Ansızın doğar cinnet

ve bir çığlık gül rengi, patlar dudaklarında

ne sustuğun kadar varsın ne sözcükler paklar insanlığını

minnet kadar seyrektir gerçek bir gülüş

oysa benim her gün kalitesiz bir afiş gibi sergilediğim, suratımda asılmış kalmış bu resim kime ait? bana değil

istenilen kişi olma hengamesinde benliğini yitirmekten daha acısı mı? bilmiyorum

karamsar diyorlar bana, yemin ederim değilim.

kaldı ki böyle bir yaşamda gerçekçi olmayan bir 'karamsarlık' düşünülebilir mi?
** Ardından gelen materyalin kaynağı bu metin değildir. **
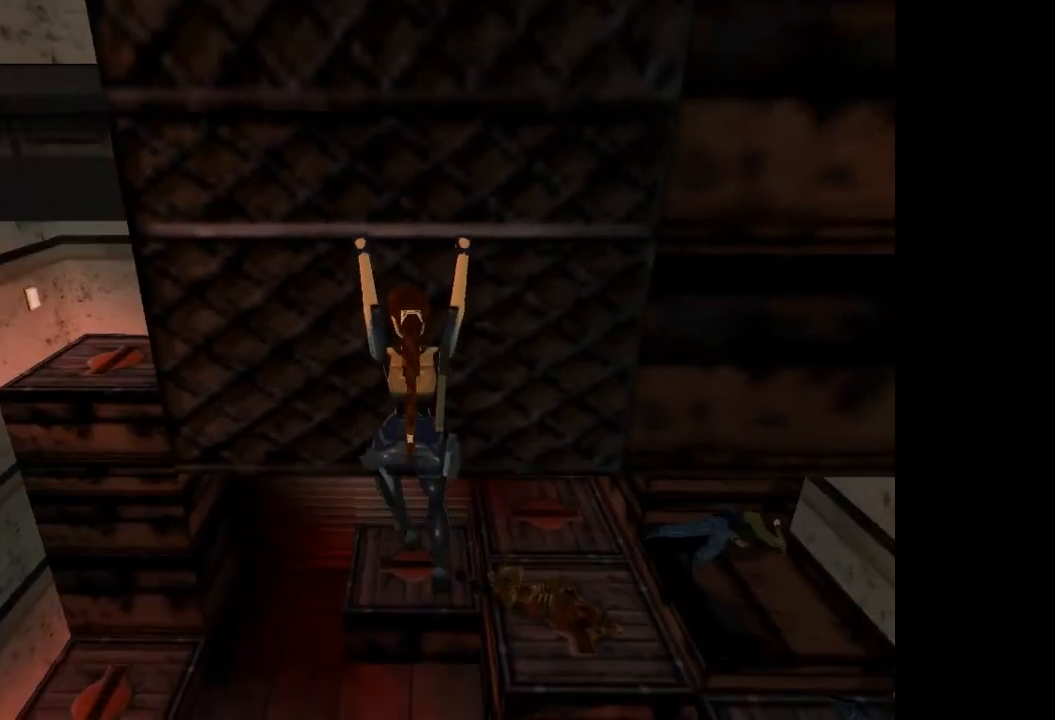
{"buttons": ["CROSS", "DPAD_UP"], "events": []}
çelenkler kadar çirkin gösterişçi insanların arasında minimalizmin yalın mutluluğuyla yetinmekteyim

bir çiçeğin sorumluluğundan dahi korkuyorum

rastlantılara yüklediğim derin anlamlar acı tecrübelerime rağmen vuku buluyorlar

sokakların gerçek yüzüyle karşı karşıya geldiğim her an insanlığımı sorguluyorum

ya sonrasında? hiç...

herkes kadar duyarsızım ne yazık.

eğilip çocuk gözlerinden öpemiyorum kimsesizleri

aynanın karşısında ruhsuz, parçalanmış bir iskelet gördüğüm

insan olmanın anlamı hiç mi uğramamıştır değişime?

keşke uğrasa mı, bilmiyorum

hiç çocuk olamamışlığıma öyle yanıyorum ki

çok erken vedalaştığım o ruhu hep sol cebimde taşıyorum

biliyorum çok geç, hayal kurulmaz ölülerle

ben yalnız uyutuyorum onu, saçlarını okşuyorum

ne zaman ki uyanıp işitecek olursa hayatı, ninniler söylüyorum

uyusun da, büyümesin diye.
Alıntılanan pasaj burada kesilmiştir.